El peronismo podía ser demócrata y antidemócrata, fascista y antifascista, capitalista y anticapitalista. Ahí cabían, como en Cambalache, “todos revolcaos”, gentes de todas las tendencias, desde pronazi y profascistas a comecuras y militares conservadores.

Luego llegaron los montoneros de pistola al cinto; José López Rega, iniciador de la guerra sucia contra la oposición armada; Norberto Ceresole, fascista de una extraña corriente islámica que acabó asesorando a libios e iraníes; Héctor Cámpora, una persona, al menos, muy desorientada. Carlos Menem, que privatizó las empresas del Estado con un criterio, digamos, neoliberal, y Néstor y Cristina Kirchner, flor de pareja, como los llamó Mario Vargas Llosa, que comenzaron la reestatización del país en sintonía con los disparates chavistas del Socialismo del Siglo XXI. Una extraña amalgama.

Con Perón simpatizaban y tuvieron buenas relaciones Rafael Leonidas Trujillo, Muamar el Gadafi, Alfredo Stroessner, Francisco Franco, Hugo Chávez, Fidel Castro y Augusto Pinochet, dictador chileno con el que firmó algunos tratados poco después del golpe contra Allende, encuentro que acaso fue el inicio, como alguna gente sospecha, de la Operación Cóndor.

¿Por qué esa ductilidad? ¿Hay forma de definir el peronismo de una manera sencilla y lógica?

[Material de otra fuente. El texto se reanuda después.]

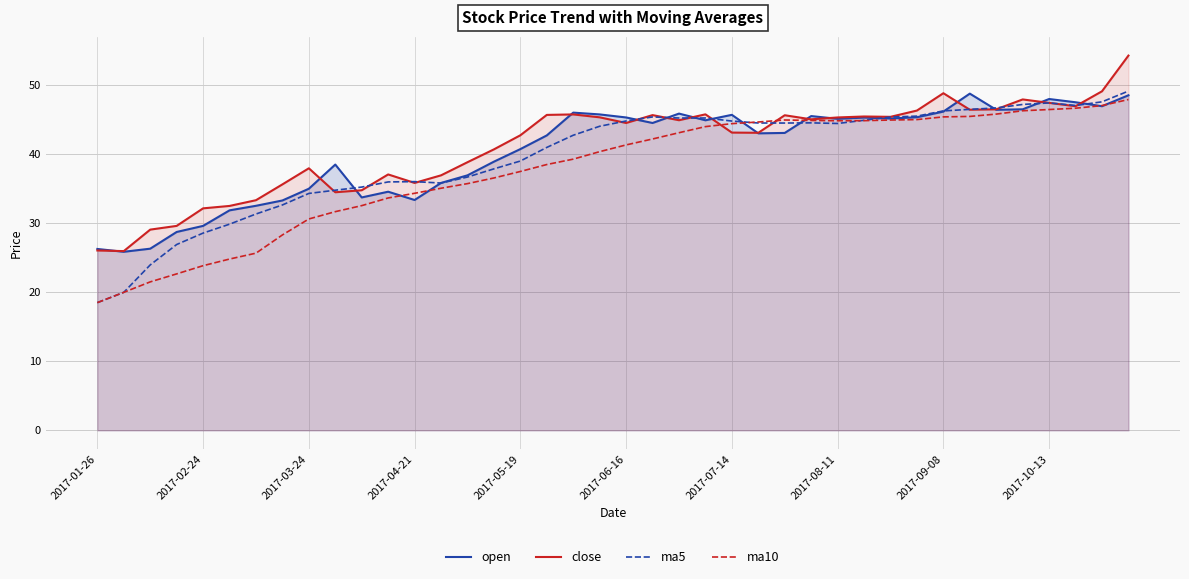

List the series in order of their peak value, lowest first.

ma10, open, ma5, close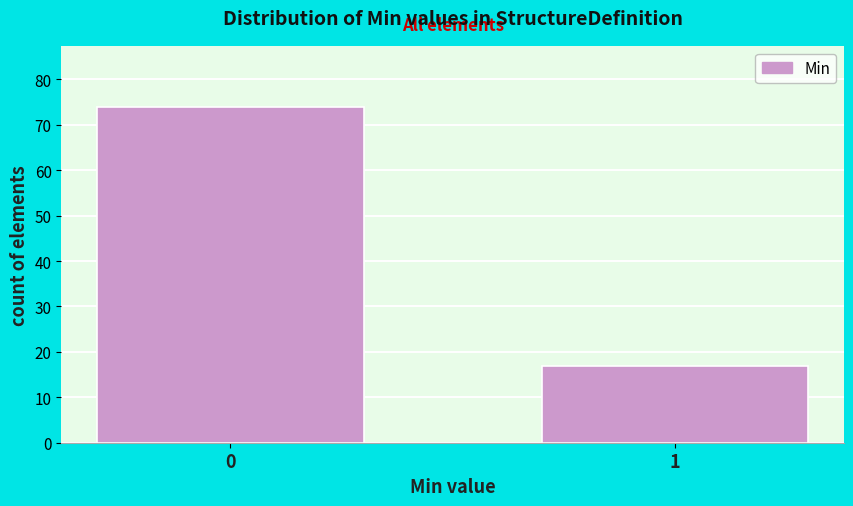

Reading right to left, extract all data points from this chart.

1=17	0=74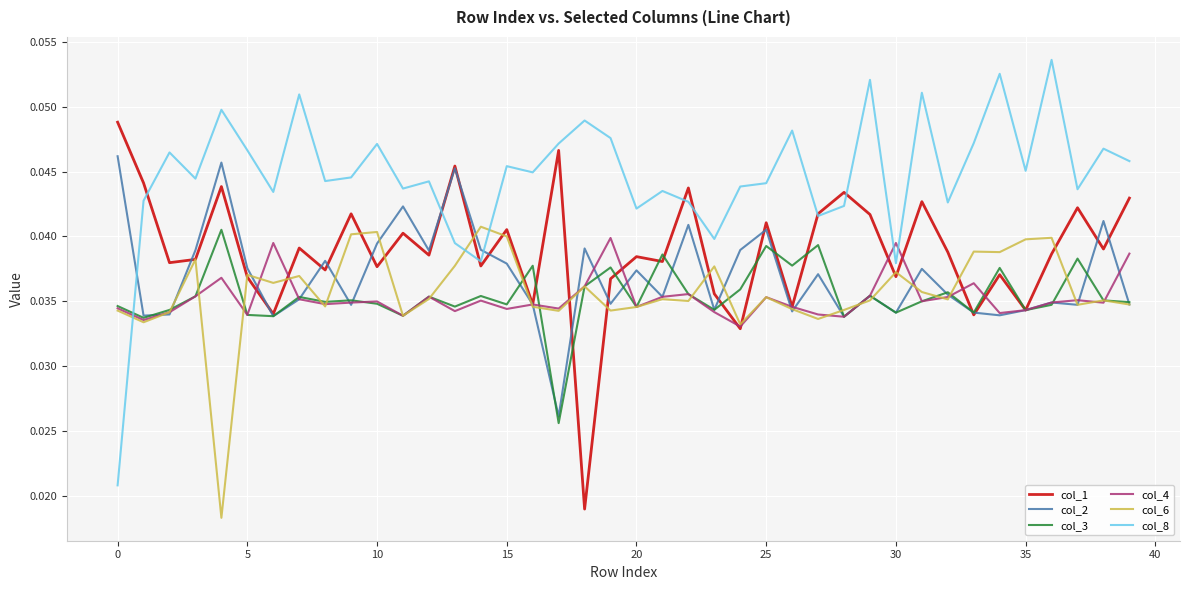

How many intersections are there between col_2 and col_8?

3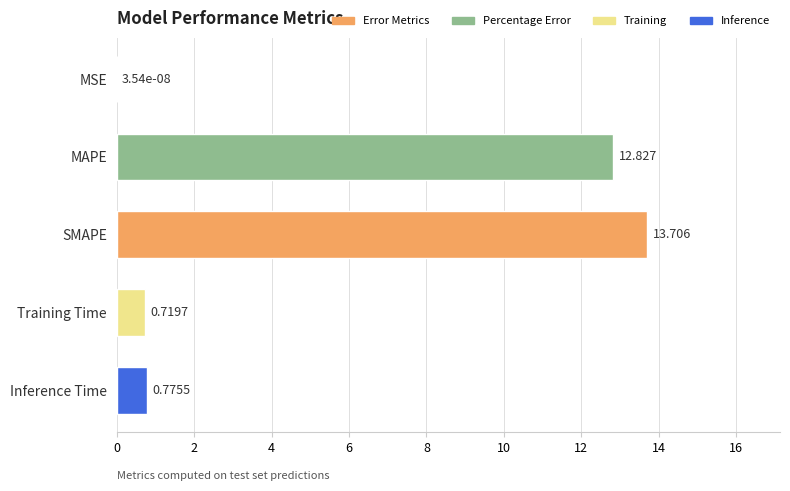

At which category does the chart reach its peak across all series?

SMAPE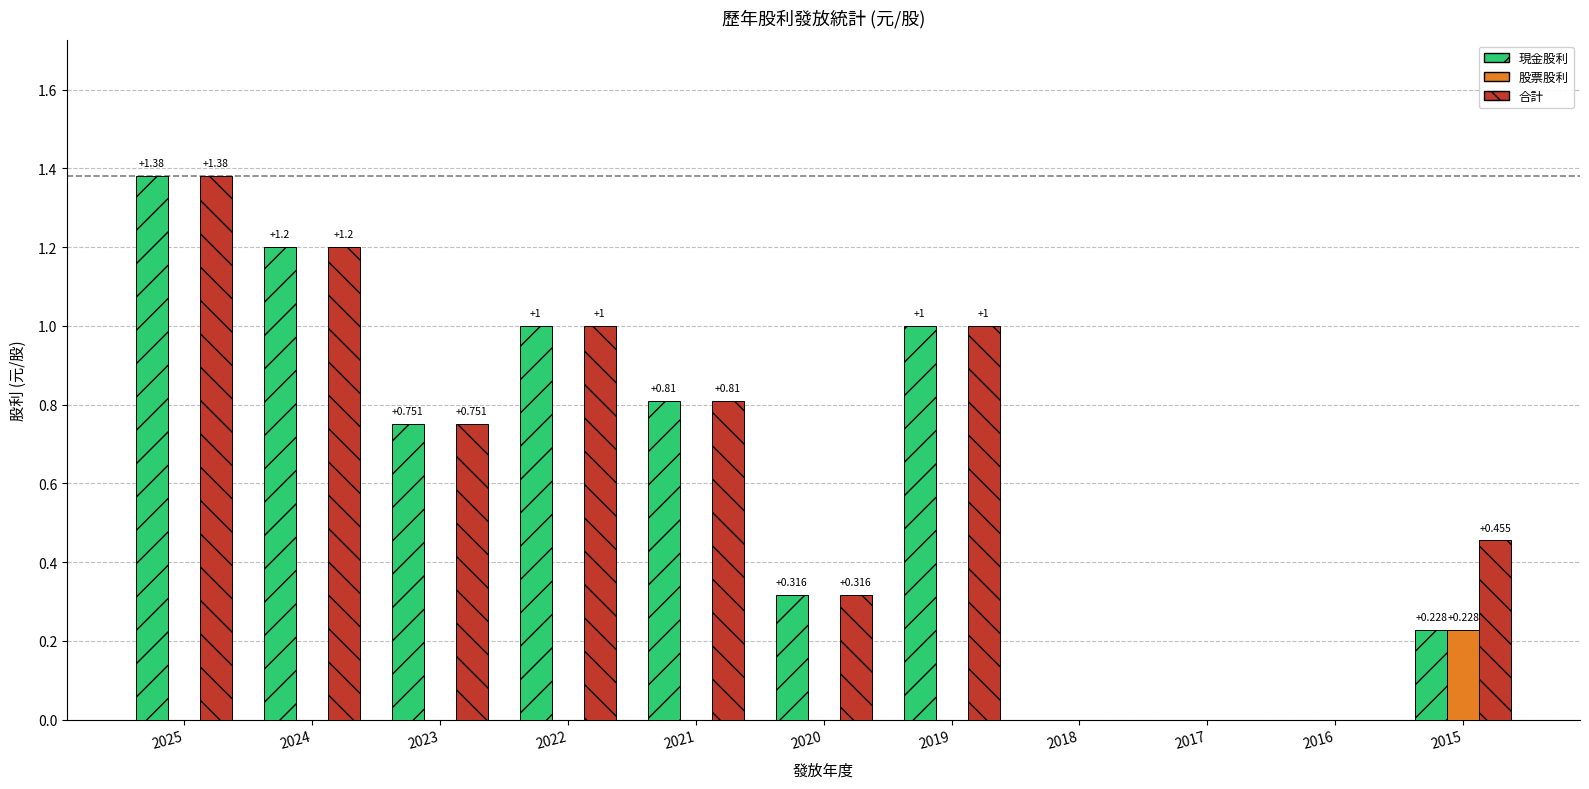

Which series has the largest total across all categories?

合計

Lo ha intentado, recientemente, el venezolano Américo Martín, un brillante jurista que en los sesenta, cuando era un estudiante de Derecho, pasó de la socialdemocracia al comunismo y se convirtió en comandante guerrillero a la manera castrista, alzado contra el gobierno democrático de Rómulo Betancourt, girando luego, paulatinamente, en sentido contrario, hasta transformarse en un defensor de la democracia liberal.

Dijo Américo en un artículo reciente: “La fórmula acuñada por Perón para el servicio de sus epígonos argentinos y latinoamericanos se resume pues así: populismo extremo, retórica hueca, pragmatismo sin límites y dictadura militar sancionada por la revolución”.

¿Será eso? No lo sé. Lo que parece inevitable es que, tras la accidentada y fallida presidencia de CFK, otro peronista, acaso muy diferente, ocupará la Casa Rosada. Será Sergio Massa, Mauricio Macri, Alberto Rodríguez Saá, cualquiera, todos distintos, pero extrañamente emparentados (uno y trino se decía en el catecismo sobre el Misterio de la Santísima Trinidad).

En España más de una vez escuché o leí un verso muy citado de Walt Whitman que acaso resume el fenómeno desde una perspectiva lejana: “me contradigo, y qué”. O sea, el perfecto lema para colocarlo en el pórtico del manicomio.

Conferencia pronunciada en el Miami Dade College el 7 de noviembre de 2013 dentro del Foro “El peronismo, la democracia y los medios de comunicación”, auspiciado por el Centro de Iniciativas para América Latina y el Caribe, el Interamerican Institute for Democracy y el Centro Cultural Argentino.